Jolkinolide B Mitigates Cerebral Ischemia-Reperfusion Injury by Promoting Microglial M1/M2 Polarization Through the JAK2/STAT3 Signaling Pathway.

BACKGROUND: Microglia polarization and inflammatory response are closely related to cerebral ischemia-reperfusion injury (CIRI). The diterpenoid compound Jolkinolide B (JB) possesses anti-inflammatory properties, but the effects of JB and the mechanism on CIRI remain unclear.
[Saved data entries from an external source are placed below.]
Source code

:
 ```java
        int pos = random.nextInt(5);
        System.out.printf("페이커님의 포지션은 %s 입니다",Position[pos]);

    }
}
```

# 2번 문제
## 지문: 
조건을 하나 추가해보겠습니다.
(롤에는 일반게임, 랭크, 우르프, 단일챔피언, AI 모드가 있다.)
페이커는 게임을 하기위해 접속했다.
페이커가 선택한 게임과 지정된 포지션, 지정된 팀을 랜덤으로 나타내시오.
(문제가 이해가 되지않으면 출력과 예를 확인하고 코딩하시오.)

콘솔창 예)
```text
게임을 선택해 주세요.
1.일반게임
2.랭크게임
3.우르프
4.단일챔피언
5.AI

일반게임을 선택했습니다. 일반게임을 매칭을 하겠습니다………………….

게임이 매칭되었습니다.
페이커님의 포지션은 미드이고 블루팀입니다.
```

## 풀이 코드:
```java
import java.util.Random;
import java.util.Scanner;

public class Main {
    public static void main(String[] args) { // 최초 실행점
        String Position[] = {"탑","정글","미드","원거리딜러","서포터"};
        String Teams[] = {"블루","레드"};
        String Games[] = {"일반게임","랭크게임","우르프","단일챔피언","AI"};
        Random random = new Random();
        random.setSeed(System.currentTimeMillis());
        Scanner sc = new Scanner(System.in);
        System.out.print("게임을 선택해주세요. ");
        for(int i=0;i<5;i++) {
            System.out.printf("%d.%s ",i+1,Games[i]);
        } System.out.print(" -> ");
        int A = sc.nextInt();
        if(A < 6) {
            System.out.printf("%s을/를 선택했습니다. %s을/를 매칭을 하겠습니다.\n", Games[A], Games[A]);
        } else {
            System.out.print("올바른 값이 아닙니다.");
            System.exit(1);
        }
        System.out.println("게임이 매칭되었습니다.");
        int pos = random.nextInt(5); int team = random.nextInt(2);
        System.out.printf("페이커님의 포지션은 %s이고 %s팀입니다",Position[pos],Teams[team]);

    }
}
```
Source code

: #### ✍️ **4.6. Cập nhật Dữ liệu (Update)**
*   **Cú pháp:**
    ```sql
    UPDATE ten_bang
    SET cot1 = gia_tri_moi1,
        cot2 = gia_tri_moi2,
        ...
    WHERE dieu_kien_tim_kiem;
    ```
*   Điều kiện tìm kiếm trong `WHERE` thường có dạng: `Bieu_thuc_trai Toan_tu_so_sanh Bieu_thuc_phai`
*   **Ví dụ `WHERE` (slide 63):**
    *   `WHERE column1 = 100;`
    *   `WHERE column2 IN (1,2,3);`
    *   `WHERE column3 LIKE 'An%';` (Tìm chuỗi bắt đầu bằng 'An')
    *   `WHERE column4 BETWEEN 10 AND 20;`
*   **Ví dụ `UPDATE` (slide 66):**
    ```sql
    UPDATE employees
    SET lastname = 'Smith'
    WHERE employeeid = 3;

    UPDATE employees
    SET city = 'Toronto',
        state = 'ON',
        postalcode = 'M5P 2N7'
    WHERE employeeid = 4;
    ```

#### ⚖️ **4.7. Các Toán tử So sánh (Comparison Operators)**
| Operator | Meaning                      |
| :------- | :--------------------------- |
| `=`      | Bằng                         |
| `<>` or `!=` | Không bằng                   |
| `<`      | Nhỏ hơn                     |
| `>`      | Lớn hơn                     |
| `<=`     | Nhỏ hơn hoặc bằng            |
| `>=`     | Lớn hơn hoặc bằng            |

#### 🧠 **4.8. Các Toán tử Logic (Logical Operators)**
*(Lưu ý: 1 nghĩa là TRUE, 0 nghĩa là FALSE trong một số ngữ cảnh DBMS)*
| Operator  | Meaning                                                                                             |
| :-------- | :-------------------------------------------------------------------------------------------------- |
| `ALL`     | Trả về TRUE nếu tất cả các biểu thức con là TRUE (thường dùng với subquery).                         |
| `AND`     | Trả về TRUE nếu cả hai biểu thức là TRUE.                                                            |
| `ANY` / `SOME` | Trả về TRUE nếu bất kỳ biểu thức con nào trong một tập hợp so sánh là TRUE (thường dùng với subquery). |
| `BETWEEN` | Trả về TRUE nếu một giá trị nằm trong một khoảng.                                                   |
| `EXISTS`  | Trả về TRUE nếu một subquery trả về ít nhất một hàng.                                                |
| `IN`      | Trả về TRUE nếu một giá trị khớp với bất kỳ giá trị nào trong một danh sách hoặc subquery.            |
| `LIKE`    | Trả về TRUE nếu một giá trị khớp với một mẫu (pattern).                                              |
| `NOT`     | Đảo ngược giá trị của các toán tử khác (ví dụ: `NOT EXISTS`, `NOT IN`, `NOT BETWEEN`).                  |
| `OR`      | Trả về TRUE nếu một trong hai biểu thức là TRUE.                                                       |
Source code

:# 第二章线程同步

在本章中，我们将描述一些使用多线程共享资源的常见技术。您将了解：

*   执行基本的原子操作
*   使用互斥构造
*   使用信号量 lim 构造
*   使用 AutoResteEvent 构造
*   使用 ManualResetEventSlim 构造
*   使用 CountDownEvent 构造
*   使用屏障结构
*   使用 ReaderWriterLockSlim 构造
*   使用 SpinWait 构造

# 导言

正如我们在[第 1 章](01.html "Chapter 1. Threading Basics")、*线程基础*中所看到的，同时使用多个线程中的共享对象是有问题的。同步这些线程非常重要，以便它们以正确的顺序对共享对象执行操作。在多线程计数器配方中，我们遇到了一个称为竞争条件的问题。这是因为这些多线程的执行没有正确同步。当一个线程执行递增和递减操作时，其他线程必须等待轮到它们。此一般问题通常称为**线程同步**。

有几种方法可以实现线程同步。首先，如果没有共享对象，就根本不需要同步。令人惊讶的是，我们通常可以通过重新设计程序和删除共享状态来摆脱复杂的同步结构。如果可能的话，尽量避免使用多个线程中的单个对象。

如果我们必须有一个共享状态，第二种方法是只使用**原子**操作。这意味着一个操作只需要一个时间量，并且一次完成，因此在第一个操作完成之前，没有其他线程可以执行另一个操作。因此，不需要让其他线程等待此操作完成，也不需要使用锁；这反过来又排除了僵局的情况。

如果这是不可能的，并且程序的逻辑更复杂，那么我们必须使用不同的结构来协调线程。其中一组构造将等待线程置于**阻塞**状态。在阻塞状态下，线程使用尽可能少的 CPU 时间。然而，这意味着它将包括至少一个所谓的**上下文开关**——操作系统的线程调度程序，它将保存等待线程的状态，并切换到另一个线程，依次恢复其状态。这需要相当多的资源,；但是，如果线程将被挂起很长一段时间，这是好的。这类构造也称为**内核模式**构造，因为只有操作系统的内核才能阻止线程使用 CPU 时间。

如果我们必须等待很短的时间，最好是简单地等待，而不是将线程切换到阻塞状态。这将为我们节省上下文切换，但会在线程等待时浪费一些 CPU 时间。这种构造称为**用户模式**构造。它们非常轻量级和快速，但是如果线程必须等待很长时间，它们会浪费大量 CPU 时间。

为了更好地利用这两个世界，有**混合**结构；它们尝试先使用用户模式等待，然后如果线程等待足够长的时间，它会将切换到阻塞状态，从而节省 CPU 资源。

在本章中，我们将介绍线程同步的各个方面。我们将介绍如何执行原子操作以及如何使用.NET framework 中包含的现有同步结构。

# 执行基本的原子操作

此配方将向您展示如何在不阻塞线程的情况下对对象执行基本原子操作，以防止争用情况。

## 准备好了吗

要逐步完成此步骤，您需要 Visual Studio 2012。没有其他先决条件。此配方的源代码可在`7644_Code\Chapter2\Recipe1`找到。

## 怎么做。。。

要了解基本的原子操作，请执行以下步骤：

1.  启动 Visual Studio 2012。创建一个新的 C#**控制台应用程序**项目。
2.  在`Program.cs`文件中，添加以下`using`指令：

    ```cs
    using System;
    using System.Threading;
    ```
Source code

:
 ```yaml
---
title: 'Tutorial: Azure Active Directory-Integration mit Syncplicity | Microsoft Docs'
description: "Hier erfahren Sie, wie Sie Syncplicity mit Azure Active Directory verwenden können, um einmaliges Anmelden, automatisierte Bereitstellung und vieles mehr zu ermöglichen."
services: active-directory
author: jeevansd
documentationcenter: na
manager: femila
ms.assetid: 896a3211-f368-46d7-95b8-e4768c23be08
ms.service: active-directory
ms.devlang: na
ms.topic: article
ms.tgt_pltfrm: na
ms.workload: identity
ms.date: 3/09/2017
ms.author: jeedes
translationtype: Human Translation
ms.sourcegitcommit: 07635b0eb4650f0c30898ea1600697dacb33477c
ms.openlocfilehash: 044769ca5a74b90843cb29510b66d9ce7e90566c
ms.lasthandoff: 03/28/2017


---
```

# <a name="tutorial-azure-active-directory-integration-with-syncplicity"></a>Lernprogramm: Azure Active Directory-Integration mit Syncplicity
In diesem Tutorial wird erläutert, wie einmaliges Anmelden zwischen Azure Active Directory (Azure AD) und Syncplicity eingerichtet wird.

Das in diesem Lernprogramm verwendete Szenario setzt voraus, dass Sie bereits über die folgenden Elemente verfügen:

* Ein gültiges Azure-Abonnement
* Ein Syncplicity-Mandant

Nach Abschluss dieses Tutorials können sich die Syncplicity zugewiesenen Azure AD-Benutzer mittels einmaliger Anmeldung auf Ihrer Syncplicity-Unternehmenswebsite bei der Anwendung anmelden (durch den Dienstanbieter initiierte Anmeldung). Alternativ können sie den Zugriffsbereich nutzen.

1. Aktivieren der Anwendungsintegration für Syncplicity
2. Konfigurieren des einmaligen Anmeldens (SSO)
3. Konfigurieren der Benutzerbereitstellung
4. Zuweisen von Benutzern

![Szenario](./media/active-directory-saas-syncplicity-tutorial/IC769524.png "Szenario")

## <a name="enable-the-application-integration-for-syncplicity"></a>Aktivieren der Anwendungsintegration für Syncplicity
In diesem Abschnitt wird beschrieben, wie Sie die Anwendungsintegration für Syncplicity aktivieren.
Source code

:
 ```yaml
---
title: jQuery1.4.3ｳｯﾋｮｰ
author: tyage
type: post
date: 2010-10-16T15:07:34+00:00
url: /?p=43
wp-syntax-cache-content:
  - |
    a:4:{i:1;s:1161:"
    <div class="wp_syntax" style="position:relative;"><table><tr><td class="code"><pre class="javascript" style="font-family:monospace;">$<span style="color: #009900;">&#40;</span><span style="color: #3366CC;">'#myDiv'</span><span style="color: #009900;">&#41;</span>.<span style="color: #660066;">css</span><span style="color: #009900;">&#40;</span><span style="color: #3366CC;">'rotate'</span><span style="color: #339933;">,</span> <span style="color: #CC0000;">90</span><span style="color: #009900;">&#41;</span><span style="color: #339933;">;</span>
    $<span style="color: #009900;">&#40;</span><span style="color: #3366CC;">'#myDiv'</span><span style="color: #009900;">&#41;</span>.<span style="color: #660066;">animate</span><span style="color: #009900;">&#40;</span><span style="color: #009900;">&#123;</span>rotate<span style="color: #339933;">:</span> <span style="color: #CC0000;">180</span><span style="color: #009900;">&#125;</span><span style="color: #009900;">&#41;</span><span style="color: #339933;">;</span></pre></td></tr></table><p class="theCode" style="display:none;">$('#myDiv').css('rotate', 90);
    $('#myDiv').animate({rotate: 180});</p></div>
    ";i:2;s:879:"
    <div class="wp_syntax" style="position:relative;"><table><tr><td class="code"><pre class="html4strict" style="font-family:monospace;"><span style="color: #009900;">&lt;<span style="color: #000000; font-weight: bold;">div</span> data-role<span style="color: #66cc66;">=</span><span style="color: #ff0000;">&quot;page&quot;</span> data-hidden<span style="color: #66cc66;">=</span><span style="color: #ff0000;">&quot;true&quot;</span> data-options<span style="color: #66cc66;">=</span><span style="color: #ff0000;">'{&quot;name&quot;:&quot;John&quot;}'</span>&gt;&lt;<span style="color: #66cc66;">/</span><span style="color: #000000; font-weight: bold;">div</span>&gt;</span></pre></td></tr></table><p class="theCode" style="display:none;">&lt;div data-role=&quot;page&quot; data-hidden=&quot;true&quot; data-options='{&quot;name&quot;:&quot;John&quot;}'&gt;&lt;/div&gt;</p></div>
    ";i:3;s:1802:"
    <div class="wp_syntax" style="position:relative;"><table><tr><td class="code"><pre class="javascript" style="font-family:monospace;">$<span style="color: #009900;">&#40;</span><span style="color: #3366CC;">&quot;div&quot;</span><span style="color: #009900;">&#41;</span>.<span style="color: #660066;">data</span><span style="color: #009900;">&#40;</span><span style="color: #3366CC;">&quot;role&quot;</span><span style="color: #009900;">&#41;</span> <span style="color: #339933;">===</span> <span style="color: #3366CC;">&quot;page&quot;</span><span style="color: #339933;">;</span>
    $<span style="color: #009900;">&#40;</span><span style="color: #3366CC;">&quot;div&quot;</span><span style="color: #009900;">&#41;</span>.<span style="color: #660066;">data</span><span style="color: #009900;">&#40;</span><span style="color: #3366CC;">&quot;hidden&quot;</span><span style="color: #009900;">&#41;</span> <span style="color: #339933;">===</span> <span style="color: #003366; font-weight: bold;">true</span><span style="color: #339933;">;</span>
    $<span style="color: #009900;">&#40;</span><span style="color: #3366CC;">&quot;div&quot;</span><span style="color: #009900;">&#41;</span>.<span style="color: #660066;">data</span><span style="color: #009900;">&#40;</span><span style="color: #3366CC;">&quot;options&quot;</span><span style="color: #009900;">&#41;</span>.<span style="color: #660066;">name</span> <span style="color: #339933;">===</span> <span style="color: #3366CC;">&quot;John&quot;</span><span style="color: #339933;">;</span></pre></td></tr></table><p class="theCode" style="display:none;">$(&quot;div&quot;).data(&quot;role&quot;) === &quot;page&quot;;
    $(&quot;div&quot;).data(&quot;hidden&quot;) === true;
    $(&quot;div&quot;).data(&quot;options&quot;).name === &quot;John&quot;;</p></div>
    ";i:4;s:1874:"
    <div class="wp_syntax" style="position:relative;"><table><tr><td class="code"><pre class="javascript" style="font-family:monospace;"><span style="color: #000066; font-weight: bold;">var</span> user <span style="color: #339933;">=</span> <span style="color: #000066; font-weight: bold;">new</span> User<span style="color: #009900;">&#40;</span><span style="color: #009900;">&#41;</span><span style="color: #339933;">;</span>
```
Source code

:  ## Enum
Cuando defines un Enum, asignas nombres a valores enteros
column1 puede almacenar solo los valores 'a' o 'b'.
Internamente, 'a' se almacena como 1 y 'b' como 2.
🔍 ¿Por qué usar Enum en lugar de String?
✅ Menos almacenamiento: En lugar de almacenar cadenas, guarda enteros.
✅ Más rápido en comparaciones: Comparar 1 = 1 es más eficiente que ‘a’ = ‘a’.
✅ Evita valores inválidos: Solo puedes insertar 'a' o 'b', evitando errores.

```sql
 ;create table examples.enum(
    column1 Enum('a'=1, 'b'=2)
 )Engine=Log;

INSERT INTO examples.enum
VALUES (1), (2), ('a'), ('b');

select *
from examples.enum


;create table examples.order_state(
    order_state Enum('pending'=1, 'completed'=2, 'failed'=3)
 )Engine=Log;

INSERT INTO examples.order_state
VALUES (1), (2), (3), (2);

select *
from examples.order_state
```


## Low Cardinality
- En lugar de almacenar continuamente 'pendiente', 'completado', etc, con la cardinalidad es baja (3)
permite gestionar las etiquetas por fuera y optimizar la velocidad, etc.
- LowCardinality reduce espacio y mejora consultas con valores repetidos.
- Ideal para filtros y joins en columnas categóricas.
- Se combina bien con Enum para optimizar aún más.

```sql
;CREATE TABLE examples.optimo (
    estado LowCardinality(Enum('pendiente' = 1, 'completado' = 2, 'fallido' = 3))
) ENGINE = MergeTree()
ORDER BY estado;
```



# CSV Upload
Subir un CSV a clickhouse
METHODS: An middle cerebral artery occlusion/reperfusion (MCAO/R) rat model and an oxygen-glucose deprivation/reoxygenation (OGD/R)-induced HAPI cell model were used to evaluate the neuroprotective effects and mechanisms of JB. Neurological deficits and histopathological changes were assessed using Longa scoring, corner turn tests, TTC, HE, Nissl, and TUNEL staining. ELISA, flow cytometry, Western blot, and immunofluorescence were employed to analyze pro-inflammatory cytokines, JAK2/STAT3 pathway proteins, and microglial polarization. In vitro, JB's effects on cell viability and apoptosis were evaluated using CCK-8 and LDH release assays. Validation experiments were conducted using the JAK2-specific inhibitor WP1066 and activator Broussonin E. RESULTS: JB exhibited dose-dependent neuroprotective effects in MCAO/R rats, improving neurological function, reducing infarction area, neuronal apoptosis, cerebral edema, and neuroinflammation. JB suppressed JAK2/STAT3 signaling by downregulating p-JAK2, p-STAT3, and M1 markers (iNOS, CD16) while upregulating M2 markers (Arg-1, CD206) and reducing pro-inflammatory cytokines (IL-1β, TNF-α, IFN-γ). Both in vivo and in vitro, JB inhibited the JAK2/STAT3 signaling pathway and promoted microglial polarization from M1 to M2, alleviating CIRI. In vitro, JB enhanced HAPI cell viability, decreased apoptosis, and reduced LDH leakage. CONCLUSION: The ability of JB to modulate microglial polarization through JAK2/STAT3 inhibition presents a promising pharmacological approach for cerebral ischemia-reperfusion injury management in stroke therapy.